══ Passage

This document describes an extension to HTML which explicitly identifies a transcript linked to a media object such as audio or video.

This is the 3 July editors' draft. The editor plans to request consensus to publish this as a First Public Working Draft.

While Github pull requests are welcome for specific proposed changes, the HTML Accessibility Task Force uses a publicly available tracker installation to track issues on this specification. Please do not use the github issues associated with the repository, as issues there may not be tracked in a timely manner.

Introduction

[[HTML5]] allows the use of audio or video, and includes mechanisms for associating multiple timed tracks. But in the case where there is a transcript, which may not include timing information, there is no way to provide an explicit association between it and its associated media element.

Throughout this document the terms must and may must be interpreted in accordance with [[RFC2119]].

Use cases and requirements

Over a number of years use cases and requirements have been extensively discussed by the HTML Working Group, in particular by its accessibility and media task forces. The following section is intended to provide a brief summary of the key information.

Use cases

Saving bandwidth - inline transcript
A user chooses to read a transcript included in the same page as a media resource, because their connection will not support downloading the full media resource. Requires:
Explicit relation
Users who cannot determine from the default page formatting that part of the page is the transcript need a mechanism that allows an assistive technology to do so
Delineation
Assistive technology needs a way to determine the extent of the transcript - i.e. where it begins and ends
Optional Consumption
For assistive technology users, the ability to skip over the transcript e.g. when navigating through the page is important
Inline transcript
This is assumed by this use case. For many users who are not relying on assistive technologies, seeing the transcript in the page is sufficient to enable this use case.
Using the transcript for accessibility
A user reads a linked transcript because the media resource in its original format is inaccessible to them due to a disability. Requires:
Explicit relation
The user needs a way to know that there is a transcript available. In certain cases such as where they have to make a choice based on what kind of resource will be more accessible to them, they need a way for their assistive technology to determine that there is a transcript.
Optional consumption
It is important that the user not be forced to read the transcript every time they navigate the page - just as users are not forced to re-watch a full video every time they scroll past it.

════

- What to do
**a.** In the transcript draft, rewrite the paragraph beginning "While Github pull requests are welcome" as a short bulleted list that keeps its main facts.
**b.** According to the transcript draft, why does the user in the "Saving bandwidth" use case choose to read the inline transcript?
**c.** Reproduce the transcript draft word for word, from "Introduction" to "accordance with [[RFC2119]].".

══ Study material

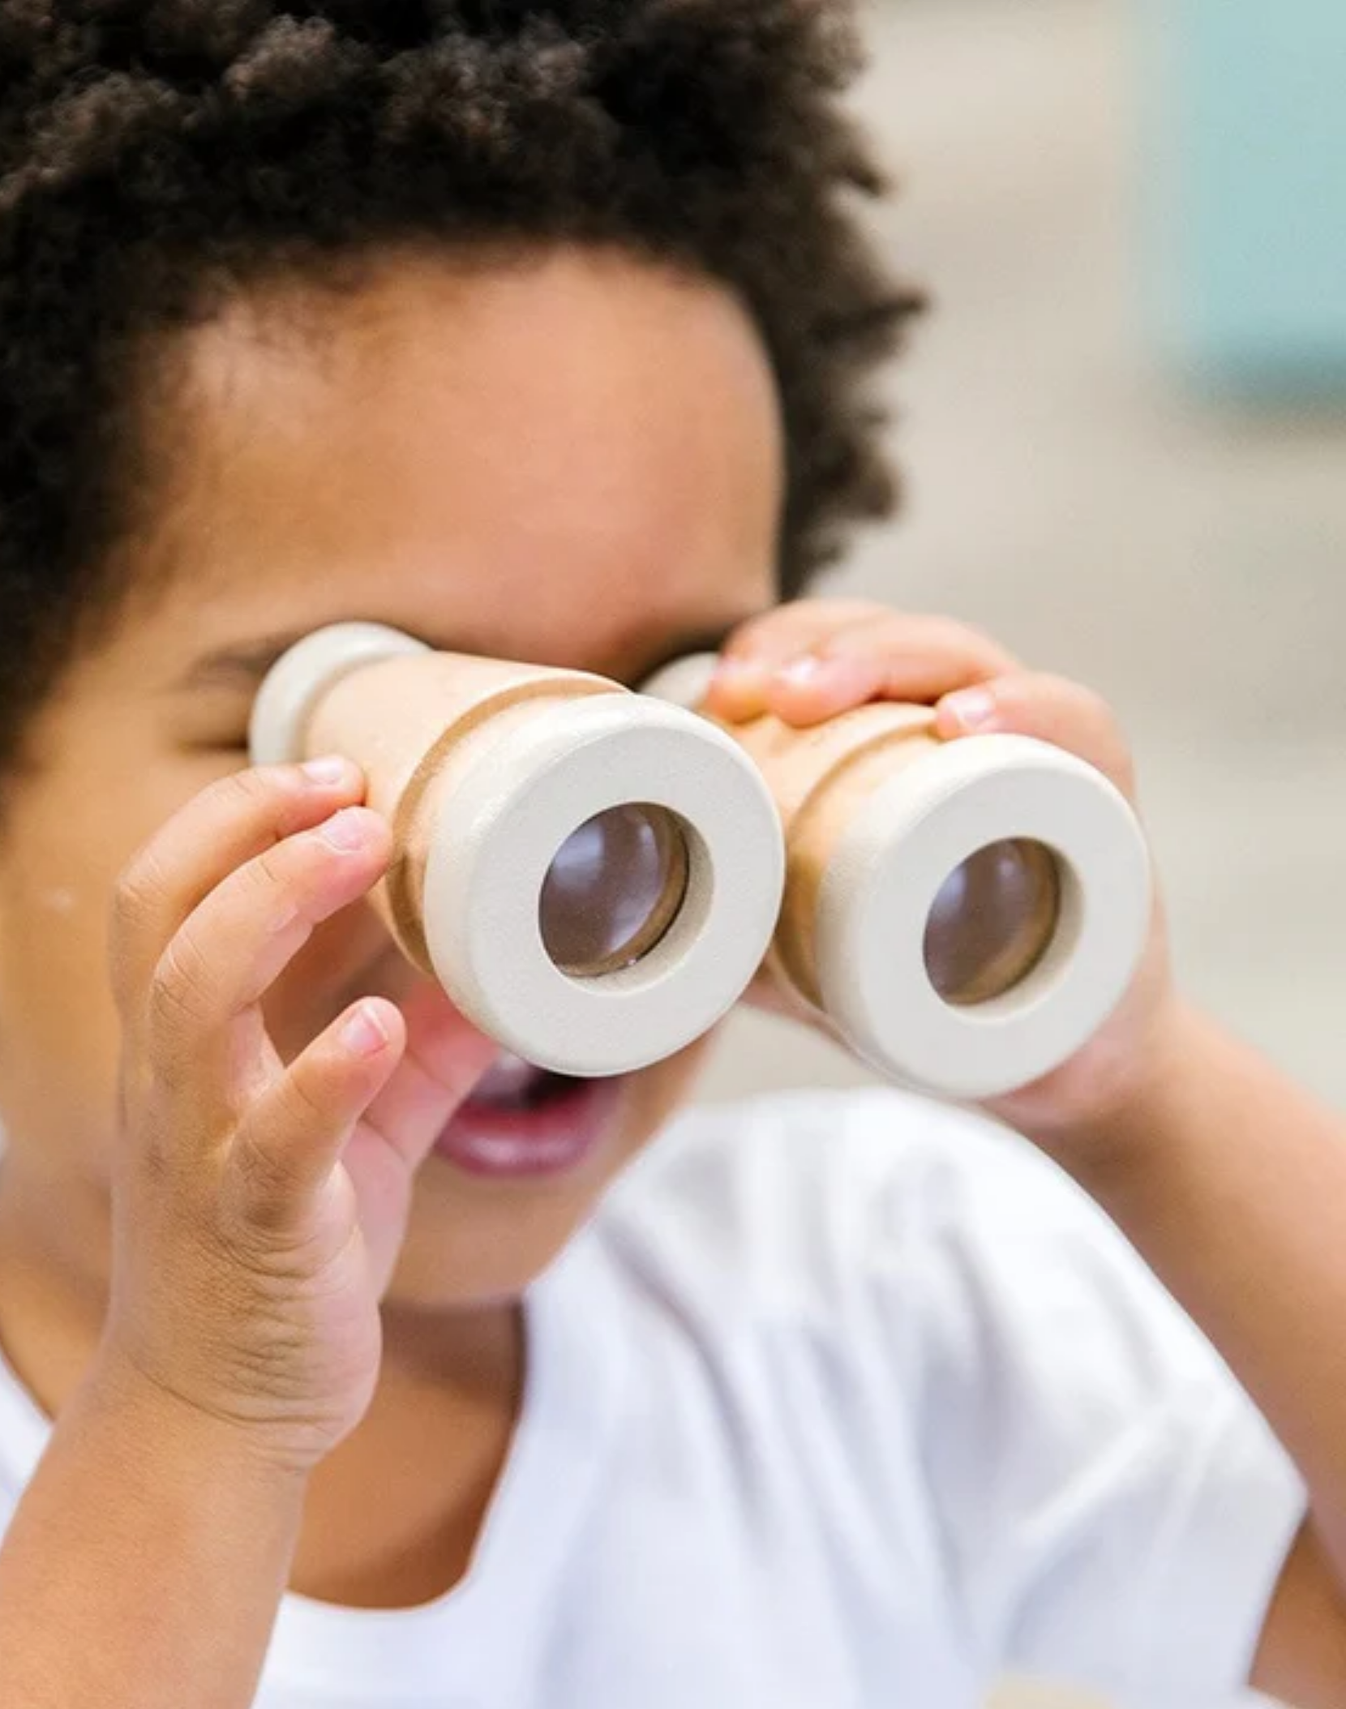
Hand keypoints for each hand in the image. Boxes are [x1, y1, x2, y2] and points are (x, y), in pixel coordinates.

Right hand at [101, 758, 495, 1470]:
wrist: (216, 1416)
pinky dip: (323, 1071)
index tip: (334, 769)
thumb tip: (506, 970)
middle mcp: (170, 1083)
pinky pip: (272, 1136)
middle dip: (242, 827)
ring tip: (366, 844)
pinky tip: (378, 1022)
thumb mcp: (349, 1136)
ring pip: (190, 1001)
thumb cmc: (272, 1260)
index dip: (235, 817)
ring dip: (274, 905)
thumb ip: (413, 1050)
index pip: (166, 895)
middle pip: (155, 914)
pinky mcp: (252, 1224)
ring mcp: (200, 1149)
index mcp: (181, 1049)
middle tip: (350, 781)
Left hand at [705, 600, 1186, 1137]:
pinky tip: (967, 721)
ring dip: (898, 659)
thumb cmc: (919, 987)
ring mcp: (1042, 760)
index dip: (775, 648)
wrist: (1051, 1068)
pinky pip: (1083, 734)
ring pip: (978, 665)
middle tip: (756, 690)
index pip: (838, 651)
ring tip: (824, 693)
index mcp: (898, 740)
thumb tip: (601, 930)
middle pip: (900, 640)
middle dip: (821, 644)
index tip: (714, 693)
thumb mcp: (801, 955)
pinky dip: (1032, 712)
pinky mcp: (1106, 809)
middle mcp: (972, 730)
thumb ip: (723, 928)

════

- Completed exercise
**a.**
- Github pull requests are welcome for specific proposed changes.
- The HTML Accessibility Task Force tracks issues on this specification with a publicly available tracker installation.
- The github issues associated with the repository should not be used, because issues there may not be tracked in a timely manner.

**b.** Their connection will not support downloading the full media resource.

**c.**
Introduction

[[HTML5]] allows the use of audio or video, and includes mechanisms for associating multiple timed tracks. But in the case where there is a transcript, which may not include timing information, there is no way to provide an explicit association between it and its associated media element.

Throughout this document the terms must and may must be interpreted in accordance with [[RFC2119]].